*GOAL OF THE EXERCISE*.
Show every line from the items below that contains the word "once", copying each one in full.

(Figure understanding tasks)
========================================================================

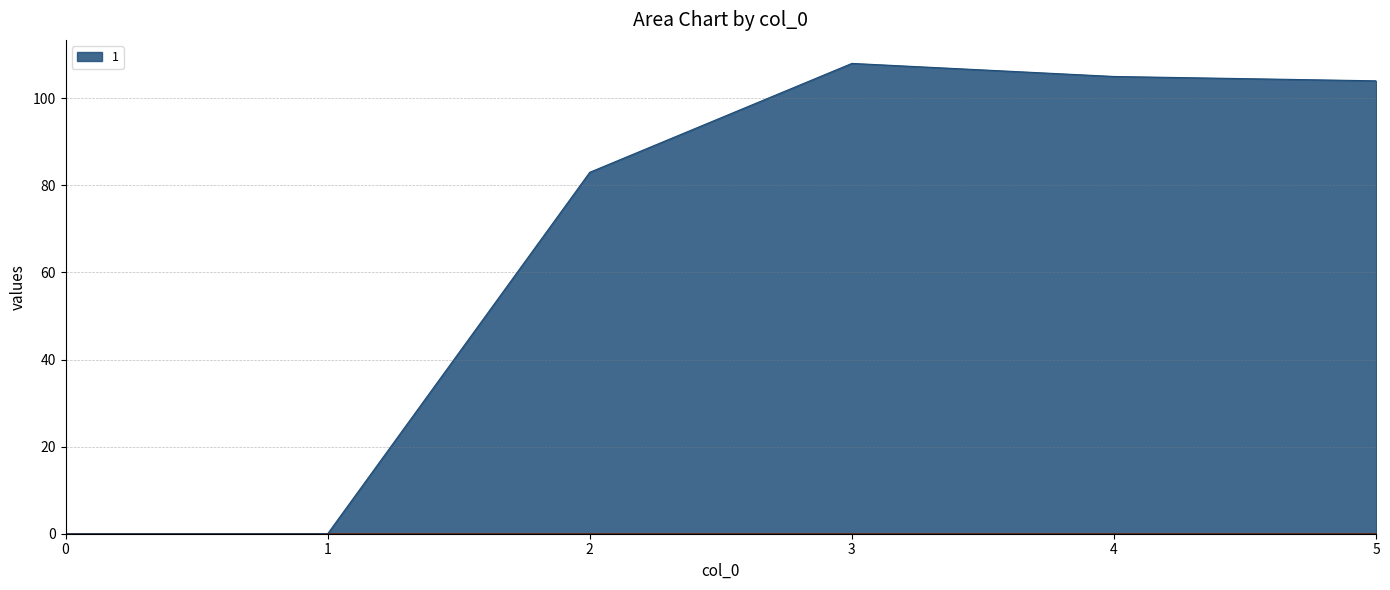

True or false: 5 and 2 cross at least once.

False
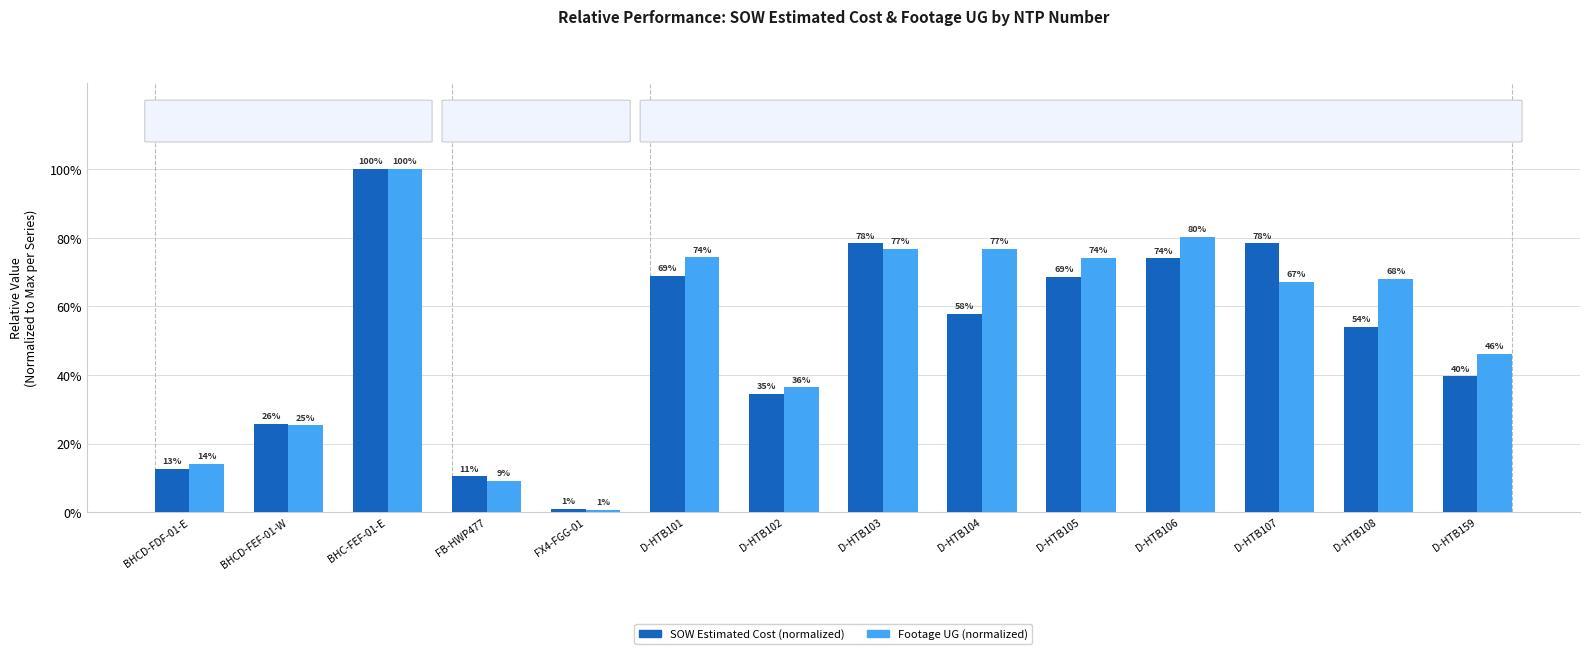

At which category does the chart reach its peak across all series?

BHC-FEF-01-E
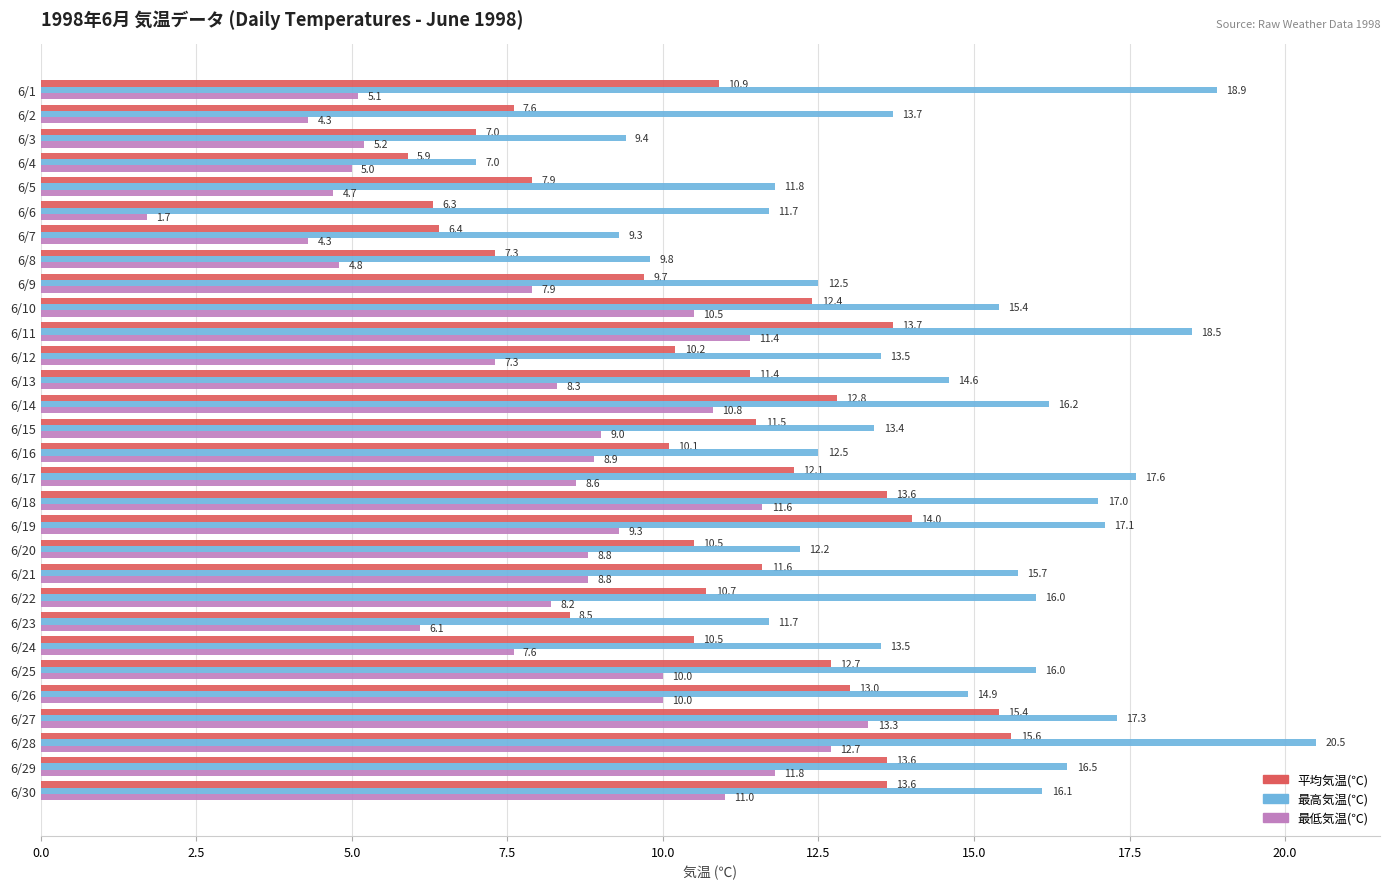

Which series has the largest total across all categories?

最高気温(℃)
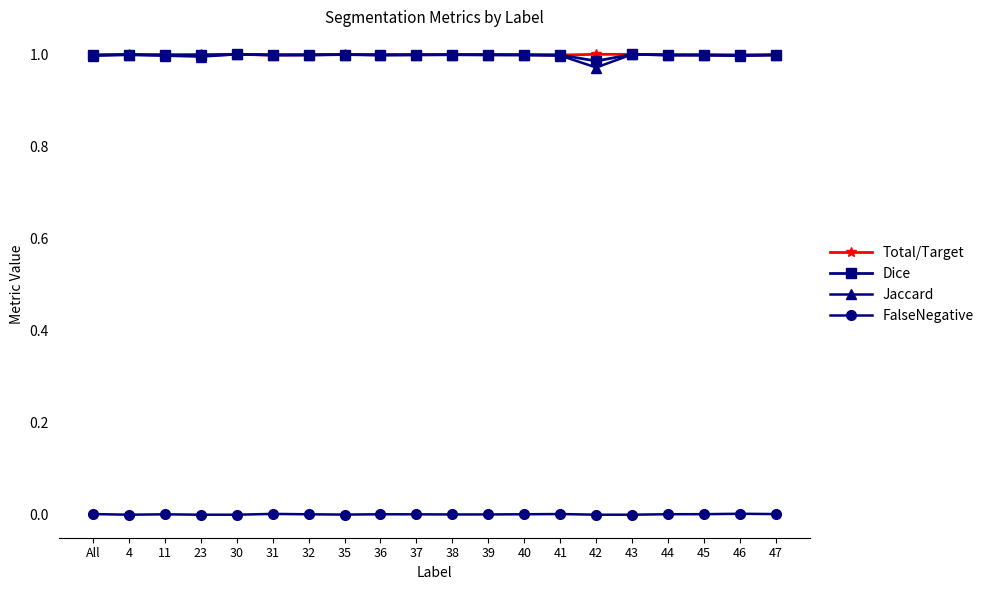

True or false: Jaccard and FalseNegative cross at least once.

False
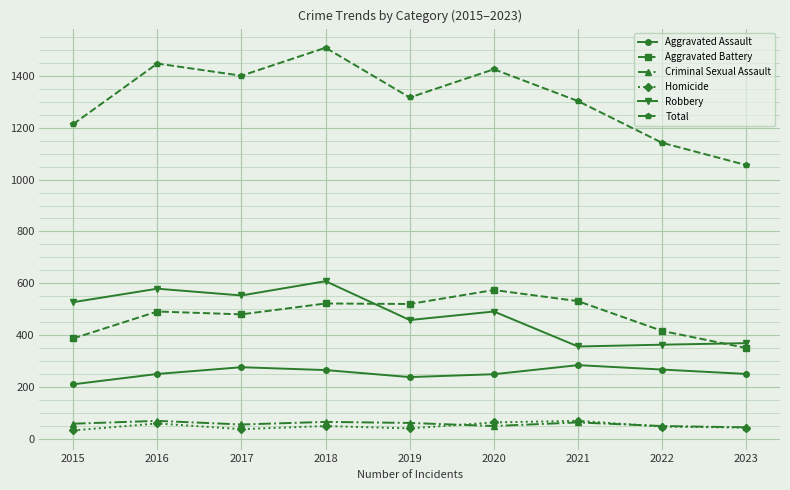

True or false: Aggravated Assault has a value of 267 at 2022.

True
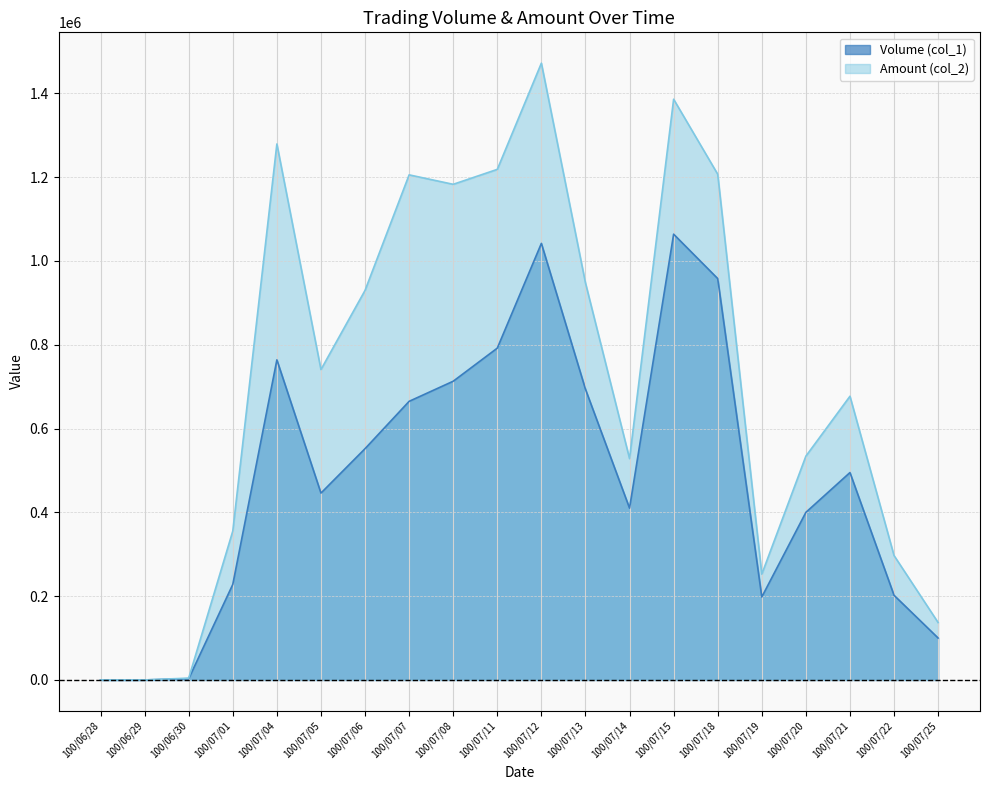

Which category has the highest value in the Volume (col_1) series?

100/07/15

========================================================================

*REPLY TO THE TASK*.
True or false: 5 and 2 cross at least once.
True or false: Jaccard and FalseNegative cross at least once.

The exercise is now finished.